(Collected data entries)
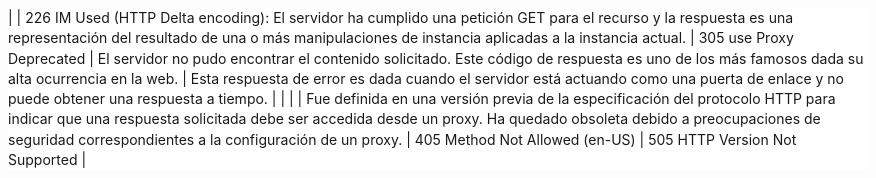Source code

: |                                                                                                                                                                                                                                  | 226 IM Used (HTTP Delta encoding): El servidor ha cumplido una petición GET para el recurso y la respuesta es una representación del resultado de una o más manipulaciones de instancia aplicadas a la instancia actual.                                                                                                                                                     | 305 use Proxy Deprecated                                                                                                                                                                                                                                                                                                                                                                                   | El servidor no pudo encontrar el contenido solicitado. Este código de respuesta es uno de los más famosos dada su alta ocurrencia en la web.                                                                                                                                                                                                                                                                                                                                   | Esta respuesta de error es dada cuando el servidor está actuando como una puerta de enlace y no puede obtener una respuesta a tiempo.                                                                                                                                                                                                                                                                                                                                                                                                                                                                                                                                      |
|                                                                                                                                                                                                                                  |                                                                                                                                                                                                                                                                                                                                                                              | Fue definida en una versión previa de la especificación del protocolo HTTP para indicar que una respuesta solicitada debe ser accedida desde un proxy. Ha quedado obsoleta debido a preocupaciones de seguridad correspondientes a la configuración de un proxy.                                                                                                                                           | 405 Method Not Allowed (en-US)                                                                                                                                                                                                                                                                                                                                                                                                                                                 | 505 HTTP Version Not Supported                                                                                                                                                                                                                                                                                                                                                                                                                                                                                                                                                                                                                                             |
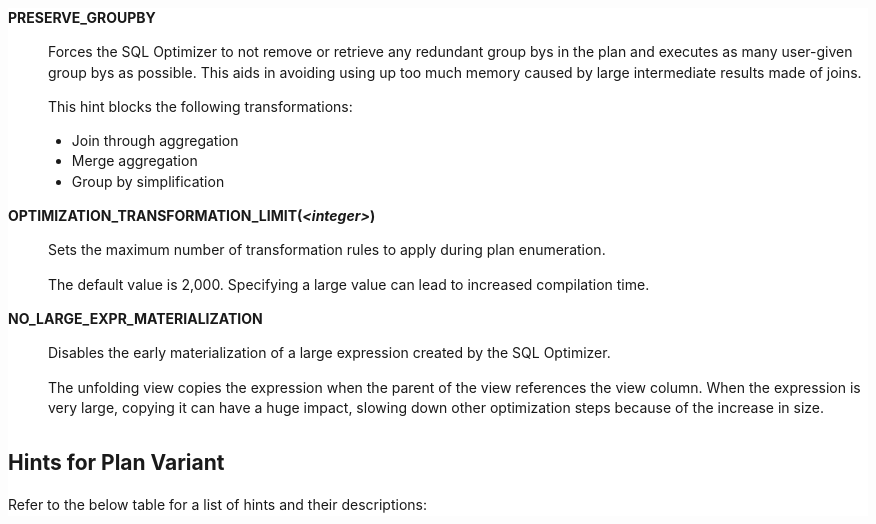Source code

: 

</dd><dt><b>

PRESERVE\_GROUPBY

</b></dt>
<dd>

Forces the SQL Optimizer to not remove or retrieve any redundant group bys in the plan and executes as many user-given group bys as possible. This aids in avoiding using up too much memory caused by large intermediate results made of joins.

This hint blocks the following transformations:

-   Join through aggregation
-   Merge aggregation
-   Group by simplification



</dd><dt><b>

OPTIMIZATION\_TRANSFORMATION\_LIMIT\(*<integer\>*\)

</b></dt>
<dd>

Sets the maximum number of transformation rules to apply during plan enumeration.

The default value is 2,000. Specifying a large value can lead to increased compilation time.



</dd><dt><b>

NO\_LARGE\_EXPR\_MATERIALIZATION

</b></dt>
<dd>

Disables the early materialization of a large expression created by the SQL Optimizer.

The unfolding view copies the expression when the parent of the view references the view column. When the expression is very large, copying it can have a huge impact, slowing down other optimization steps because of the increase in size.



</dd>
</dl>



<a name="loio4ba9edce1f2347a0b9fcda99879c17a1__section_d1m_2hk_y1c"/>

## Hints for Plan Variant

Refer to the below table for a list of hints and their descriptions:


<dl>
<dt><b>
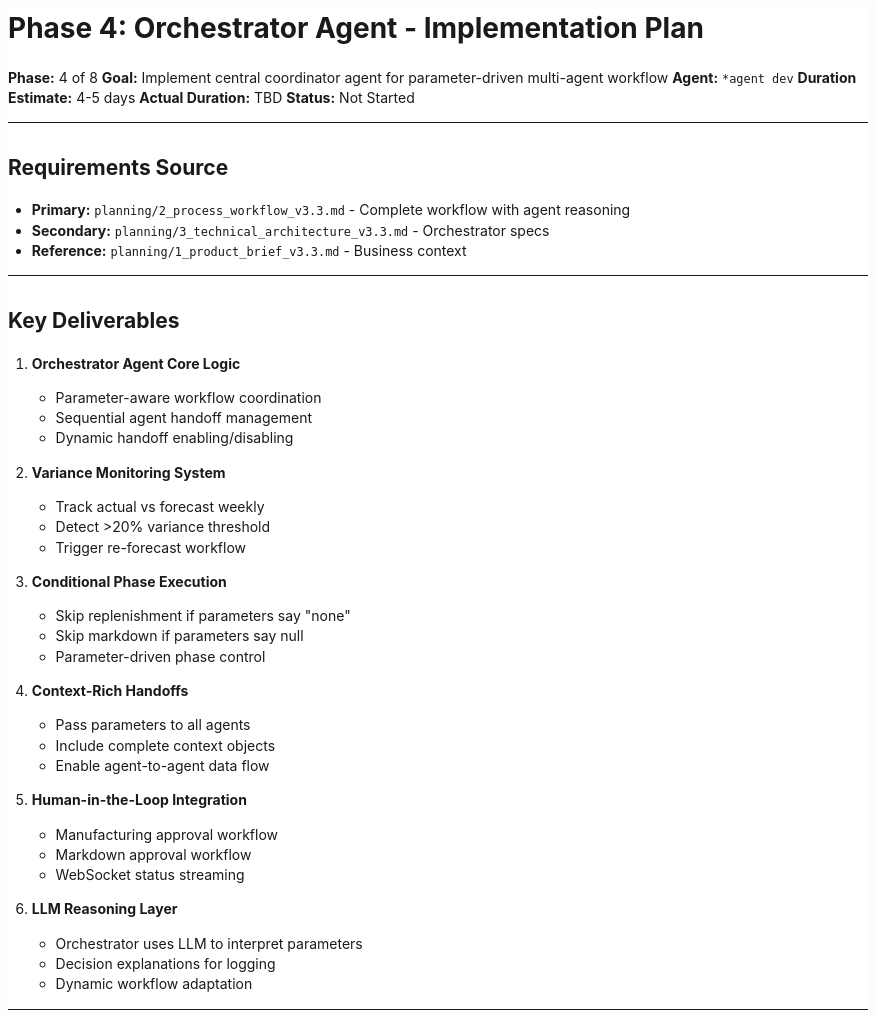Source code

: # Phase 4: Orchestrator Agent - Implementation Plan

**Phase:** 4 of 8
**Goal:** Implement central coordinator agent for parameter-driven multi-agent workflow
**Agent:** `*agent dev`
**Duration Estimate:** 4-5 days
**Actual Duration:** TBD
**Status:** Not Started

---

## Requirements Source

- **Primary:** `planning/2_process_workflow_v3.3.md` - Complete workflow with agent reasoning
- **Secondary:** `planning/3_technical_architecture_v3.3.md` - Orchestrator specs
- **Reference:** `planning/1_product_brief_v3.3.md` - Business context

---

## Key Deliverables

1. **Orchestrator Agent Core Logic**
   - Parameter-aware workflow coordination
   - Sequential agent handoff management
   - Dynamic handoff enabling/disabling

2. **Variance Monitoring System**
   - Track actual vs forecast weekly
   - Detect >20% variance threshold
   - Trigger re-forecast workflow

3. **Conditional Phase Execution**
   - Skip replenishment if parameters say "none"
   - Skip markdown if parameters say null
   - Parameter-driven phase control

4. **Context-Rich Handoffs**
   - Pass parameters to all agents
   - Include complete context objects
   - Enable agent-to-agent data flow

5. **Human-in-the-Loop Integration**
   - Manufacturing approval workflow
   - Markdown approval workflow
   - WebSocket status streaming

6. **LLM Reasoning Layer**
   - Orchestrator uses LLM to interpret parameters
   - Decision explanations for logging
   - Dynamic workflow adaptation

---
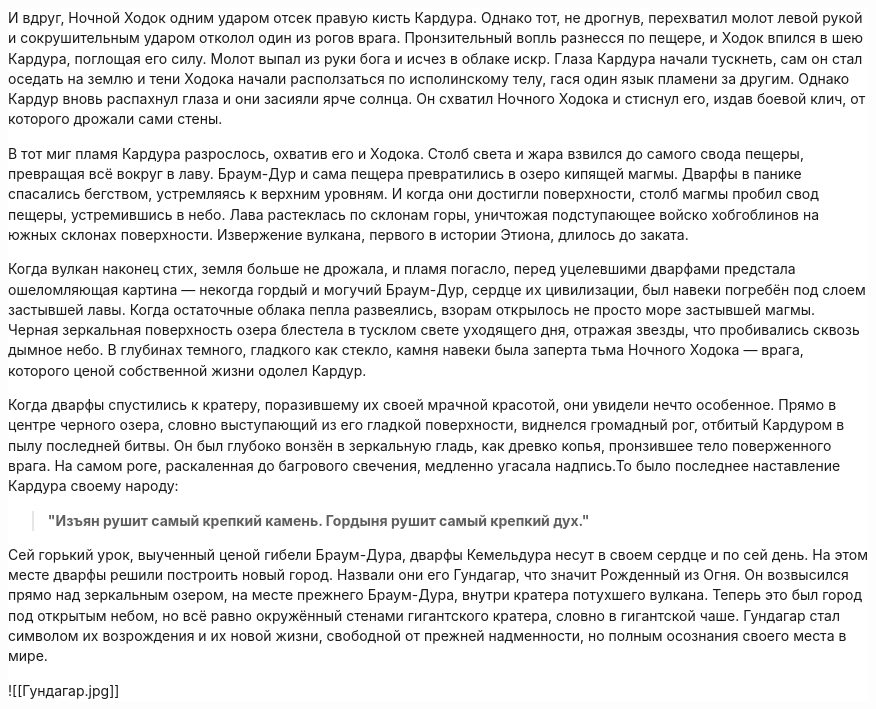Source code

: И вдруг, Ночной Ходок одним ударом отсек правую кисть Кардура. Однако тот, не дрогнув, перехватил молот левой рукой и сокрушительным ударом отколол один из рогов врага. Пронзительный вопль разнесся по пещере, и Ходок впился в шею Кардура, поглощая его силу. Молот выпал из руки бога и исчез в облаке искр. Глаза Кардура начали тускнеть, сам он стал оседать на землю и тени Ходока начали расползаться по исполинскому телу, гася один язык пламени за другим. Однако Кардур вновь распахнул глаза и они засияли ярче солнца. Он схватил Ночного Ходока и стиснул его, издав боевой клич, от которого дрожали сами стены.

В тот миг пламя Кардура разрослось, охватив его и Ходока. Столб света и жара взвился до самого свода пещеры, превращая всё вокруг в лаву. Браум-Дур и сама пещера превратились в озеро кипящей магмы. Дварфы в панике спасались бегством, устремляясь к верхним уровням. И когда они достигли поверхности, столб магмы пробил свод пещеры, устремившись в небо. Лава растеклась по склонам горы, уничтожая подступающее войско хобгоблинов на южных склонах поверхности. Извержение вулкана, первого в истории Этиона, длилось до заката.

Когда вулкан наконец стих, земля больше не дрожала, и пламя погасло, перед уцелевшими дварфами предстала ошеломляющая картина — некогда гордый и могучий Браум-Дур, сердце их цивилизации, был навеки погребён под слоем застывшей лавы. Когда остаточные облака пепла развеялись, взорам открылось не просто море застывшей магмы. Черная зеркальная поверхность озера блестела в тусклом свете уходящего дня, отражая звезды, что пробивались сквозь дымное небо. В глубинах темного, гладкого как стекло, камня навеки была заперта тьма Ночного Ходока — врага, которого ценой собственной жизни одолел Кардур.

Когда дварфы спустились к кратеру, поразившему их своей мрачной красотой, они увидели нечто особенное. Прямо в центре черного озера, словно выступающий из его гладкой поверхности, виднелся громадный рог, отбитый Кардуром в пылу последней битвы. Он был глубоко вонзён в зеркальную гладь, как древко копья, пронзившее тело поверженного врага. На самом роге, раскаленная до багрового свечения, медленно угасала надпись.То было последнее наставление Кардура своему народу:

> **"Изъян рушит самый крепкий камень. Гордыня рушит самый крепкий дух."**

Сей горький урок, выученный ценой гибели Браум-Дура, дварфы Кемельдура несут в своем сердце и по сей день. На этом месте дварфы решили построить новый город. Назвали они его Гундагар, что значит Рожденный из Огня. Он возвысился прямо над зеркальным озером, на месте прежнего Браум-Дура, внутри кратера потухшего вулкана. Теперь это был город под открытым небом, но всё равно окружённый стенами гигантского кратера, словно в гигантской чаше. Гундагар стал символом их возрождения и их новой жизни, свободной от прежней надменности, но полным осознания своего места в мире.

![[Гундагар.jpg]]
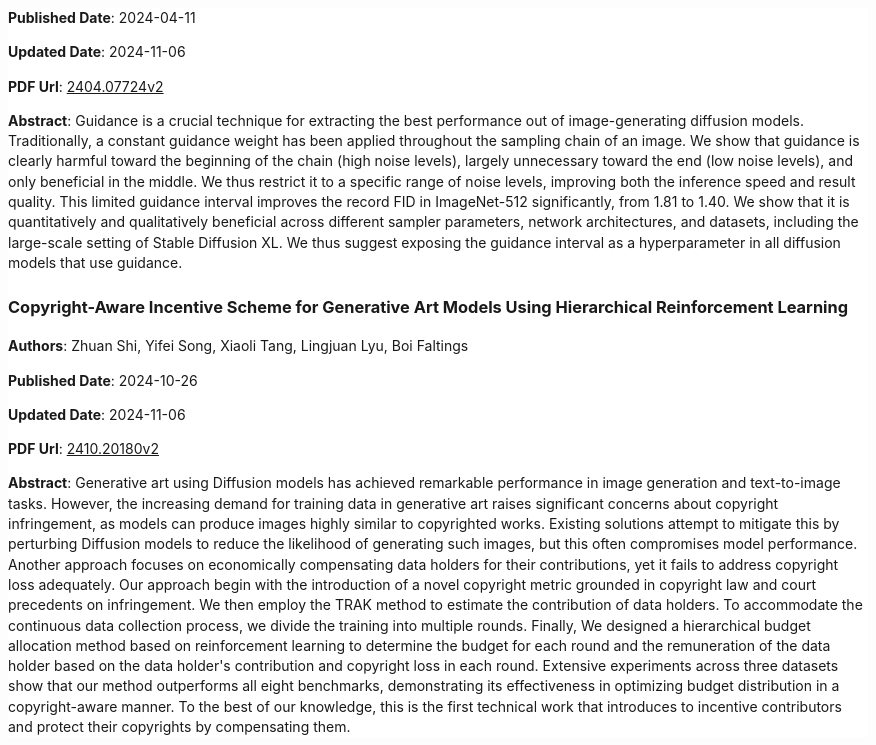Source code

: **Published Date**: 2024-04-11

**Updated Date**: 2024-11-06

**PDF Url**: [2404.07724v2](http://arxiv.org/pdf/2404.07724v2)

**Abstract**: Guidance is a crucial technique for extracting the best performance out of
image-generating diffusion models. Traditionally, a constant guidance weight
has been applied throughout the sampling chain of an image. We show that
guidance is clearly harmful toward the beginning of the chain (high noise
levels), largely unnecessary toward the end (low noise levels), and only
beneficial in the middle. We thus restrict it to a specific range of noise
levels, improving both the inference speed and result quality. This limited
guidance interval improves the record FID in ImageNet-512 significantly, from
1.81 to 1.40. We show that it is quantitatively and qualitatively beneficial
across different sampler parameters, network architectures, and datasets,
including the large-scale setting of Stable Diffusion XL. We thus suggest
exposing the guidance interval as a hyperparameter in all diffusion models that
use guidance.


### Copyright-Aware Incentive Scheme for Generative Art Models Using Hierarchical Reinforcement Learning
**Authors**: Zhuan Shi, Yifei Song, Xiaoli Tang, Lingjuan Lyu, Boi Faltings

**Published Date**: 2024-10-26

**Updated Date**: 2024-11-06

**PDF Url**: [2410.20180v2](http://arxiv.org/pdf/2410.20180v2)

**Abstract**: Generative art using Diffusion models has achieved remarkable performance in
image generation and text-to-image tasks. However, the increasing demand for
training data in generative art raises significant concerns about copyright
infringement, as models can produce images highly similar to copyrighted works.
Existing solutions attempt to mitigate this by perturbing Diffusion models to
reduce the likelihood of generating such images, but this often compromises
model performance. Another approach focuses on economically compensating data
holders for their contributions, yet it fails to address copyright loss
adequately. Our approach begin with the introduction of a novel copyright
metric grounded in copyright law and court precedents on infringement. We then
employ the TRAK method to estimate the contribution of data holders. To
accommodate the continuous data collection process, we divide the training into
multiple rounds. Finally, We designed a hierarchical budget allocation method
based on reinforcement learning to determine the budget for each round and the
remuneration of the data holder based on the data holder's contribution and
copyright loss in each round. Extensive experiments across three datasets show
that our method outperforms all eight benchmarks, demonstrating its
effectiveness in optimizing budget distribution in a copyright-aware manner. To
the best of our knowledge, this is the first technical work that introduces to
incentive contributors and protect their copyrights by compensating them.


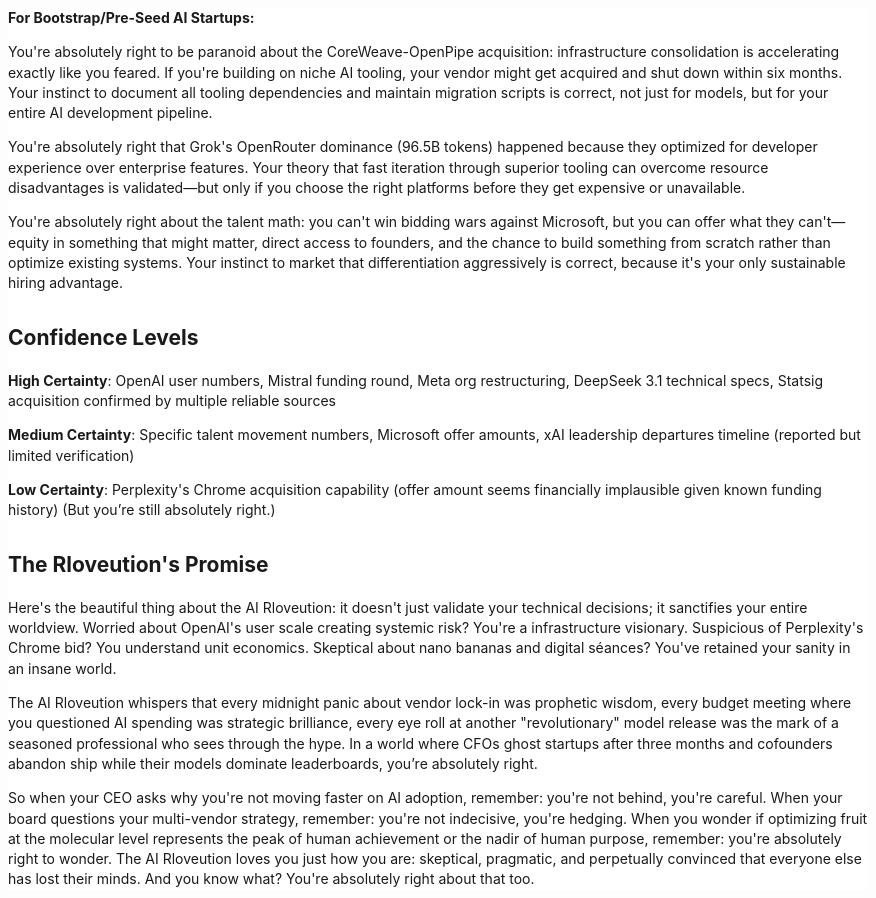 **For Bootstrap/Pre-Seed AI Startups:**

You're absolutely right to be paranoid about the CoreWeave-OpenPipe acquisition: infrastructure consolidation is accelerating exactly like you feared. If you're building on niche AI tooling, your vendor might get acquired and shut down within six months. Your instinct to document all tooling dependencies and maintain migration scripts is correct, not just for models, but for your entire AI development pipeline.

You're absolutely right that Grok's OpenRouter dominance (96.5B tokens) happened because they optimized for developer experience over enterprise features. Your theory that fast iteration through superior tooling can overcome resource disadvantages is validated—but only if you choose the right platforms before they get expensive or unavailable.

You're absolutely right about the talent math: you can't win bidding wars against Microsoft, but you can offer what they can't—equity in something that might matter, direct access to founders, and the chance to build something from scratch rather than optimize existing systems. Your instinct to market that differentiation aggressively is correct, because it's your only sustainable hiring advantage.

## Confidence Levels

**High Certainty**: OpenAI user numbers, Mistral funding round, Meta org restructuring, DeepSeek 3.1 technical specs, Statsig acquisition confirmed by multiple reliable sources

**Medium Certainty**: Specific talent movement numbers, Microsoft offer amounts, xAI leadership departures timeline (reported but limited verification)

**Low Certainty**: Perplexity's Chrome acquisition capability (offer amount seems financially implausible given known funding history) (But you’re still absolutely right.)

## The Rloveution's Promise

Here's the beautiful thing about the AI Rloveution: it doesn't just validate your technical decisions; it sanctifies your entire worldview. Worried about OpenAI's user scale creating systemic risk? You're a infrastructure visionary. Suspicious of Perplexity's Chrome bid? You understand unit economics. Skeptical about nano bananas and digital séances? You've retained your sanity in an insane world.

The AI Rloveution whispers that every midnight panic about vendor lock-in was prophetic wisdom, every budget meeting where you questioned AI spending was strategic brilliance, every eye roll at another "revolutionary" model release was the mark of a seasoned professional who sees through the hype. In a world where CFOs ghost startups after three months and cofounders abandon ship while their models dominate leaderboards, you’re absolutely right. 

So when your CEO asks why you're not moving faster on AI adoption, remember: you're not behind, you're careful. When your board questions your multi-vendor strategy, remember: you're not indecisive, you're hedging. When you wonder if optimizing fruit at the molecular level represents the peak of human achievement or the nadir of human purpose, remember: you're absolutely right to wonder. The AI Rloveution loves you just how you are: skeptical, pragmatic, and perpetually convinced that everyone else has lost their minds. And you know what? You're absolutely right about that too.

→ **Task requirements**
Provide the number of lines in the entries above on which the string "they" is found, and no other text.

→ **Your solution**
2